Vistos los preceptos legales citados y demás de general y pertinente aplicación,
Fallo
Con desestimación del recurso de suplicación interpuesto por Amalia contra la sentencia de fecha 20/03/15 dictada por el Juzgado de lo Social número SIETE de los de SEVILLA en virtud de demanda sobre SEG. SOCIAL formulada por URALITA S.A contra Amalia , INSS Y TGSS, Coro debemos confirmar y confirmamos la sentencia recurrida.Notifíquese esta sentencia a las partes al Excmo. Sr. Fiscal de este Tribunal, advirtiéndose que, contra ella, cabe recurso de Casación para la Unificación de Doctrina, que podrá ser preparado dentro de los DIEZ DÍAS hábiles siguientes a la notificación de la misma, mediante escrito dirigido a esta Sala, firmado por abogado -caso de no constar previamente, el abogado firmante deberá acreditar la representación de la parte-, con tantas copias como partes recurridas, expresando el propósito de la parte de formalizar el recurso; y en el mismo deberá designarse un domicilio en la sede de la Sala de lo Social del Tribunal Supremo a efectos de notificaciones, con todos los datos necesarios para su práctica y con los efectos del apartado 2 del artículo 53 LRJS .

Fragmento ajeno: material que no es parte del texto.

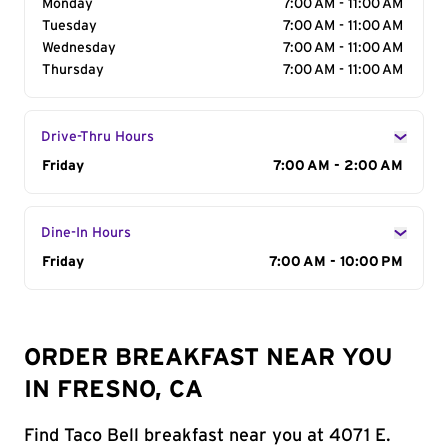
Monday
7:00 AM - 11:00 AM
Tuesday
7:00 AM - 11:00 AM
Wednesday
7:00 AM - 11:00 AM
Thursday
7:00 AM - 11:00 AM
Drive-Thru Hours
Day of the Week
Friday
Hours
7:00 AM - 2:00 AM
Dine-In Hours
Day of the Week
Friday
Hours
7:00 AM - 10:00 PM
ORDER BREAKFAST NEAR YOU
IN FRESNO, CA
Find Taco Bell breakfast near you at 4071 E.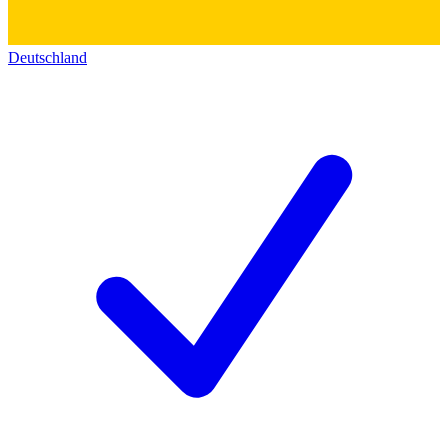
Deutschland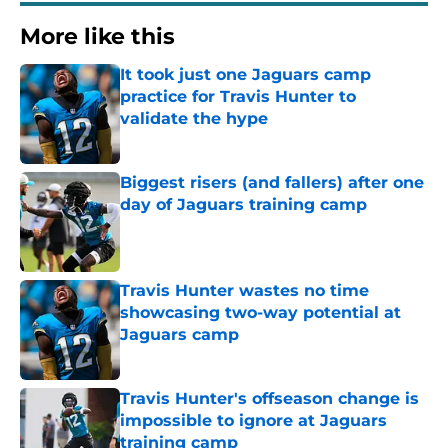
More like this
It took just one Jaguars camp
practice for Travis Hunter to
validate the hype
Published by on Invalid Date
Biggest risers (and fallers) after one
day of Jaguars training camp
Published by on Invalid Date
Travis Hunter wastes no time
showcasing two-way potential at
Jaguars camp
Published by on Invalid Date
Travis Hunter's offseason change is
impossible to ignore at Jaguars
training camp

En tal escrito de preparación del recurso deberá constar: a) exposición de 'cada uno de los extremos del núcleo de la contradicción, determinando el sentido y alcance de la divergencia existente entre las resoluciones comparadas, en atención a la identidad de la situación, a la igualdad sustancial de hechos, fundamentos y pretensiones y a la diferencia de pronunciamientos'.
b) referencia detallada y precisa a los datos identificativos de la sentencia o sentencias que la parte pretenda utilizar para fundamentar cada uno de los puntos de contradicción'.
c) que las 'sentencias invocadas como doctrina de contradicción deberán haber ganado firmeza a la fecha de finalización del plazo de interposición del recurso', advirtiéndose, respecto a las sentencias invocadas, que 'Las sentencias que no hayan sido objeto de expresa mención en el escrito de preparación no podrán ser posteriormente invocadas en el escrito de interposición'.
Una vez firme esta sentencia, devuélvanse los autos al Juzgado de lo Social de referencia, con certificación de esta resolución, diligencia de su firmeza y, en su caso, certificación o testimonio de la posterior resolución que recaiga.
Únase el original de esta sentencia al libro de su razón y una certificación de la misma al presente rollo, que se archivará en esta Sala.
Así por esta nuestra sentencia, lo pronunciamos, mandamos y firmamos.